Angular-linear momentum conservation question

[GluteusMedius]

Consider a frictionless plane. A particle of known mass and velocity (say a lump of clay) strikes a uniform rod (for simplicity let the rod be stationary in the lab frame) and sticks to it somewhere other than at the rod's center of mass. I wish to describe the linear and angular velocity of the particle-rod system after the collision.

In the absence of an external force, the center of mass of the particle-rod system continues with the same velocity despite the collision.

I presume then that the particle-rod system will begin to rotate about its center of mass with angular momentum equal to r x p, with p being the initial momentum of the particle and r the moment arm from the cm to point of contact.

I'm almost certain this can't be right since angular momentum of the system about its cm ought to be conserved also--and in this case that initial angular momentum is zero. Further, it would seem that I've made the kinetic energy of the post collision system dependent on the point the particle strikes the rod.

I think I'm confused with something very fundamental here. Any help would be greatly appreciated.

 

[tiny-tim]

Welcome to PF!

Hi GluteusMedius! Welcome to PF!

Consider a frictionless plane. A particle of known mass and velocity (say a lump of clay) strikes a uniform rod (for simplicity let the rod be stationary in the lab frame) and sticks to it somewhere other than at the rod's center of mass.

… in this case that initial angular momentum is zero.

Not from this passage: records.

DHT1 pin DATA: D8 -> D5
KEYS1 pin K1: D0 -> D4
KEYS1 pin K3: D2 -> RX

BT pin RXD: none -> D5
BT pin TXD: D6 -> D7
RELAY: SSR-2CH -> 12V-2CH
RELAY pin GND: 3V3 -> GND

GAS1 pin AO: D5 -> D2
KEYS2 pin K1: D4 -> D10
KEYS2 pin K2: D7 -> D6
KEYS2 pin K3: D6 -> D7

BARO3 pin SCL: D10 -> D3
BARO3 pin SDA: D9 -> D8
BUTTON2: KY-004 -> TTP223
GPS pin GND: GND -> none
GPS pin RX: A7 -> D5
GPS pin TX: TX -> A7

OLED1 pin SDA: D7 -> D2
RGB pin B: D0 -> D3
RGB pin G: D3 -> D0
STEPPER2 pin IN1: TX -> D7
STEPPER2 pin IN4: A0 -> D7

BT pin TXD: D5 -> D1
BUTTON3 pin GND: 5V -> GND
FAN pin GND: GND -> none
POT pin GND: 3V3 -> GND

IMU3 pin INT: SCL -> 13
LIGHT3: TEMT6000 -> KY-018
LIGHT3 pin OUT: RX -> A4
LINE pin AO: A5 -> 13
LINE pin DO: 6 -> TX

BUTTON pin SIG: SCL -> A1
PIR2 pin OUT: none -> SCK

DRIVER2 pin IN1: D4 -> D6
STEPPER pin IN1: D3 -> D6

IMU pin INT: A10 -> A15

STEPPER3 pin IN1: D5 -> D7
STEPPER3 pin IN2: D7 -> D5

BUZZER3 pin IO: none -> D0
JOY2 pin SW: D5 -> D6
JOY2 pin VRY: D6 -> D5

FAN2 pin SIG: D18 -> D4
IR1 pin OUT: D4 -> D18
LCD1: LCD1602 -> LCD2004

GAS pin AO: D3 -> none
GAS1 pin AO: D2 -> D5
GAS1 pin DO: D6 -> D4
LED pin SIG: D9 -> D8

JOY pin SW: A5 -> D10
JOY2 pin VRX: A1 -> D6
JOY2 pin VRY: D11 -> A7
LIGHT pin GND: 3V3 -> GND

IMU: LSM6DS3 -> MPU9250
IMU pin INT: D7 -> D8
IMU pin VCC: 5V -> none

No, the initial angular momentum of the particle-rod system is not zero, because the particle has angular momentum about the (combined) centre of mass.

 

[GluteusMedius]

Thanks for the response.

I can see the initial angular momentum about the combined cm now but it bothers me that the angular momentum about the combined cm is still dependent on the particle's actual trajectory and not just on its momentum vector while the particle-rod system's linear momentum is only dependent on it. In other words, I think it's a bit contradictory to say that simply aiming the particle to collide with the rod cm on a trajectory normal to it makes the angular momentum about the combined cm go away.

Or more likely I'm not determining the angular momentum about the combined cm correctly?

 

[tiny-tim]

… In other words, I think it's a bit contradictory to say that simply aiming the particle to collide with the rod cm on a trajectory normal to it makes the angular momentum about the combined cm go away.

Or more likely I'm not determining the angular momentum about the combined cm correctly?

What do you mean by "a trajectory normal to it"?

The line of the velocity must go through the centre of mass if there's to be zero angular momentum.

If it misses the (combined) centre of mass by a perpendicular (ie shortest) distance d, then the magnitude of the angular momentum is the ordinary momentum times d.

 

[GluteusMedius]

I think things just came into focus for me. It had bothered me that the kinetic energy after the collision was dependent on the point of contact between the rod and particle but I realized that since the collision was inelastic to begin with, this isn't a problem. Thanks for the response; I was missing something fundamental after all.